Three loss functions are jointly optimized with equal weight of 1: - \(\mathcal{L}_{ntp}\): Standard next-token prediction loss. - \(\mathcal{L}_{reg}\): 1D-IoU regression loss, directly optimizing temporal interval overlap. - \(\mathcal{L}_{dist}\): Distribution Focal Loss for learning the time distribution.
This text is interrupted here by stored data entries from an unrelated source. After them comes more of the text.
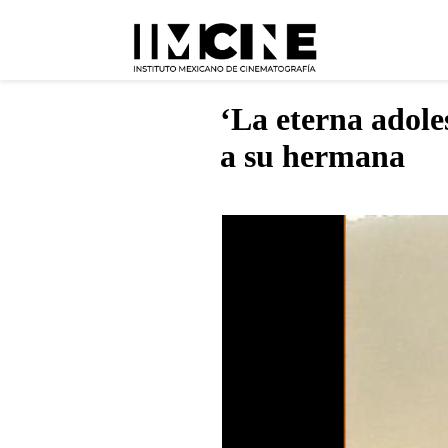
‘La eterna adole
a su hermana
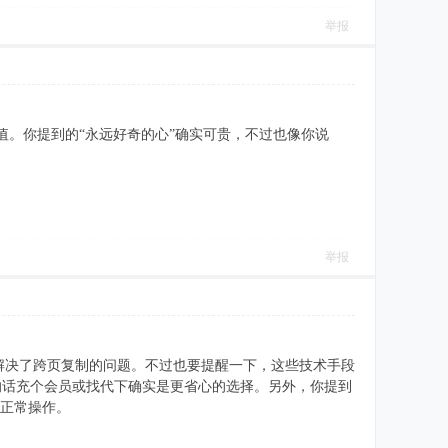
举报
有参考价值。你提到的“永远好奇的心”确实可贵，不过也像你说
举报
路很巧妙，解决了跨页复制的问题。不过也要提醒一下，这些技术手段
的话充个会员或找代下确实是更省心的选择。另外，你提到
的正常操作。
Training strategy: the visual backbone and intermediate layers are frozen; LoRA is applied to fine-tune the LLM; token embeddings, the LLM head, and the time encoder/decoder are trained in full.

Key Experimental Results

Main Results

Model Scale Charades-STA R@1(IoU=0.3) R@1(IoU=0.5) ANet R@1(IoU=0.3) R@1(IoU=0.5)
VTimeLLM 13B 55.3 34.3 44.8 29.5
TimeMarker 8B 73.5 51.9 67.4 50.7
InternVL2.5 (baseline) 1B 3.1 1.5 5.3 2.9
DisTime-InternVL 1B 78.1 56.3 67.1 45.4
DisTime-InternVL 8B 81.0 60.3 72.9 53.2
Mr.BLIP (specialist) 3B 69.3 53.9

Ablation Study

Direct Dist. Re-Enc. Charades R@1(0.5) R@1(0.7) YouCook2 F1
51.9 24.9 2.2
53.5 26.7 16.3
56.3 29.7 20.5
Training Data Charades R@1(0.3) QVHighlights R@1(0.3)
Baseline 77.4 38.7
+ VTimeLLM data 76.2 51.0
+ Momentor data 76.6 39.7
+ InternVid-TG 78.1 54.1

Key Findings

  • From 3.1% to 78.1%: DisTime improves InternVL2.5-1B's R@1(IoU=0.3) on Charades-STA by 25×, demonstrating the decisive influence of time representation design on LLM temporal awareness.
  • Distribution-based decoding substantially outperforms direct regression: YouCook2 F1 improves from 2.2% to 16.3%, with iterative time re-encoding further pushing it to 20.5%.
  • InternVid-TG data quality surpasses the larger Momentor dataset: Momentor contains 1.46M events yet causes a performance drop on Charades after training, indicating that annotation quality matters more than scale.
  • Zero-shot results on Charades-STA surpass all specialist models and Video-LLMs (R@1(0.3) = 81.0%).
  • The method is plug-and-play, applicable to both InternVL2.5 and LLaVA-OneVision architectures.

Highlights & Insights

  • Effectiveness of minimalist design: A single additional token combined with an extremely lightweight MLP decoder (0.36% of total parameters) is sufficient to endow an LLM with precise temporal awareness.
  • Distribution vs. point estimation: Event boundaries are inherently ambiguous; modeling them with distributions is physically more meaningful than point regression—an insight worth generalizing across domains.
  • Novel data annotation paradigm: LLM-based event extraction + specialist model localization + similarity-score-based integration assigns each step to the most capable tool, yielding more reliable annotations than end-to-end approaches.

Limitations & Future Work

  • InternVL2.5 samples only 16 frames, which may be insufficient for tasks requiring fine-grained temporal understanding such as ANet-Captions.
  • Autoregressive generation of time tokens increases inference latency.
  • The annotation quality of InternVid-TG remains bounded by the capabilities of the three grounding models.
  • The current design only supports input token sequences that preserve temporal alignment and is incompatible with models that perform global temporal aggregation (e.g., LinVT).
  • Distribution Focal Loss (DFL) was originally proposed for bounding box regression in object detection; this work successfully transfers it to temporal grounding, representing a productive cross-domain adaptation.
  • Compared to TimeMarker: the latter incorporates frame timestamps into multimodal inputs but still represents time using text tokens, whereas DisTime fully decouples the representation spaces for time and numerals.
  • Insight: The design of time representation may be the primary bottleneck for temporal understanding in Video-LLMs, rather than model scale or training data volume.

Rating

  • Novelty: ⭐⭐⭐⭐ The distribution-based time representation is elegant and theoretically grounded.
  • Experimental Thoroughness: ⭐⭐⭐⭐⭐ Covers MR, DVC, and Grounded-VQA tasks alongside general QA, with detailed ablations.
  • Writing Quality: ⭐⭐⭐⭐ Well-structured with clear method descriptions.
  • Value: ⭐⭐⭐⭐⭐ Addresses a critical weakness of Video-LLMs; the dataset contribution is substantial.